Não há, de facto, memória de se ter assistido ao envolvimento de um primeiro-ministro com a amplitude e a confusão de papéis que se verificou em António Costa.
‘Camuflado’ de secretário-geral do PS, Costa fez-se eco e portador em cada comício dos milhões da Europa para distribuir em benefício das ‘suas’ autarquias, replicado pelos próprios candidatos socialistas, que não se inibiram de exibir as supostas vantagens da sua proximidade ao poder. Um abuso descarado que passou ao lado da CNE.
Não faltou sequer em campanha a ministra da Saúde, Marta Temido – a nova ‘coqueluche’ da agremiação –, a debitar propaganda avulsa, com absoluto despudor, enquanto outro ministro, Pedro Nuno Santos, ‘fazia pela vida’, a testar o seu peso político.
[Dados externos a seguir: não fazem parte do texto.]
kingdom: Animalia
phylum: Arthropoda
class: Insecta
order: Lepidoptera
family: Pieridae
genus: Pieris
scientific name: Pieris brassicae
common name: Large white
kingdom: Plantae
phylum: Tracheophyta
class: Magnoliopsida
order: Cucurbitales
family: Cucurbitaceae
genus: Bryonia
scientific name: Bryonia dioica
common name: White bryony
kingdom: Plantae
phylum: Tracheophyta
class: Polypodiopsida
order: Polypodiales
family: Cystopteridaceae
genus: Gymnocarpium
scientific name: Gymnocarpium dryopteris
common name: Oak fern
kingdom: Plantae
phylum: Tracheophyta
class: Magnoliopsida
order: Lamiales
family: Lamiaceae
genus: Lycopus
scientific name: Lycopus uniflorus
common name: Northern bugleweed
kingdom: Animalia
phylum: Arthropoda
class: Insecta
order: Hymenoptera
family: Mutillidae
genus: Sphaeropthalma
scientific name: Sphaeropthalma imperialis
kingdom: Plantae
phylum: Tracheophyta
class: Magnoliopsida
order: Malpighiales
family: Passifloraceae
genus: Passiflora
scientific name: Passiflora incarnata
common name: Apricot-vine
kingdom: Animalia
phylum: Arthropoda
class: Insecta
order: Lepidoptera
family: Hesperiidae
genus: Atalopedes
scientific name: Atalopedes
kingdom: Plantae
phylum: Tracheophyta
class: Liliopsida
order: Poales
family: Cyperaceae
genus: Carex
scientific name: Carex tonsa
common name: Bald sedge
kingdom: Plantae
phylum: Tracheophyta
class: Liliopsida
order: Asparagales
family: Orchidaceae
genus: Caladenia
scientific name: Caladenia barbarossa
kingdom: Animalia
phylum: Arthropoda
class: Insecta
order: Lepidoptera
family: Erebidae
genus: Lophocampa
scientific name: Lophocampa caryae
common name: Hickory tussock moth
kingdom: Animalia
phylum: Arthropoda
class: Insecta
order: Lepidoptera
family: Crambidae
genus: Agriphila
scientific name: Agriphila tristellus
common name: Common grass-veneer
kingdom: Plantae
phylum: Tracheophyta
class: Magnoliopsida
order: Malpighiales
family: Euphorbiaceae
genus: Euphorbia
Sem esperar, saiu-lhe o ‘vigésimo premiado’, na lotaria do partido para sucessor de Costa, ao ver derrotado um dos principais estorvos às suas ambições.
E, apesar de ‘andar às aranhas’ com a TAP e a CP, à custa do contribuinte, já se mostrou «muito preocupado» com o programa de Moedas, para a habitação e mobilidade, algo que passou ‘em branco’ com Medina, que tornou a circulação na cidade num caos e cumpriu cerca de 15% do programa de casas com renda acessível.
A‘venezuelização’ do regime sofreu um abalo, embora Costa possa recompor-se e mascarar o revés em Lisboa com o número de autarcas eleitos. O ‘albergue’ socialista tem uma grande elasticidade.
Se o PS pode gabar-se de ter ‘salvo a honra do convento’ ao sair vencedor das autárquicas no conjunto nacional, já à sua esquerda o PCP confirmou o declínio em que se afunda há vários anos e o Bloco a sua irrelevância, fora dos principais perímetros urbanos.
À direita, o Chega e o IL também não podem festejar, enquanto o PSD e o CDS passaram na prova de resistência, com os respetivos líderes a ganharem força para contrariar a contestação interna.
Rui Rio atirou-se às sondagens como ‘gato a bofe’ e aos comentadores encartados não menos. Mas não está a ser agradecido. Foi graças à fasquia ter sido colocada tão baixo que o PSD surpreendeu com a vitória de Moedas, deixando Medina de rastos.
Ao contrário de Medina, a quem os media raramente perguntaram pelo programa e pelas promessas esquecidas, Moedas pode ter a certeza de que o seu programa será regularmente escrutinado, e explorado, como já se viu com Pedro Nuno Santos, que se apressou a abrir as hostilidades.
Convirá que Moedas não se iluda. E embora precise de lançar ‘pontes’ à esquerda para governar – e conheça bem o comunista João Ferreira, de Estrasburgo e Bruxelas – é fundamental que não se distraia nem embarque em ‘cantos de sereia’.
Perante as várias histórias que circulam, as dívidas e as suspeitas acumuladas, o novo presidente da CML bem faria se determinasse, como primeiro passo, uma auditoria independente ao Município, envolvendo, designadamente, a toda poderosa Direção de Planeamento, Urbanismo, Património e Obras Municipais, titulada durante mais de uma década por Manuel Salgado, já constituído arguido.
Se Moedas o não fizer para poupar o seu antecessor a incómodos, corre o risco de ser posto um dia no pelourinho por aquilo que não fez.
Na ressaca das autárquicas, Belém já antevê um «novo ciclo político». Oxalá o incorrigível ‘comentador’ tenha razão e que o êxito inesperado de Moedas não seja apenas uma contrariedade passageira na hegemonia socialista.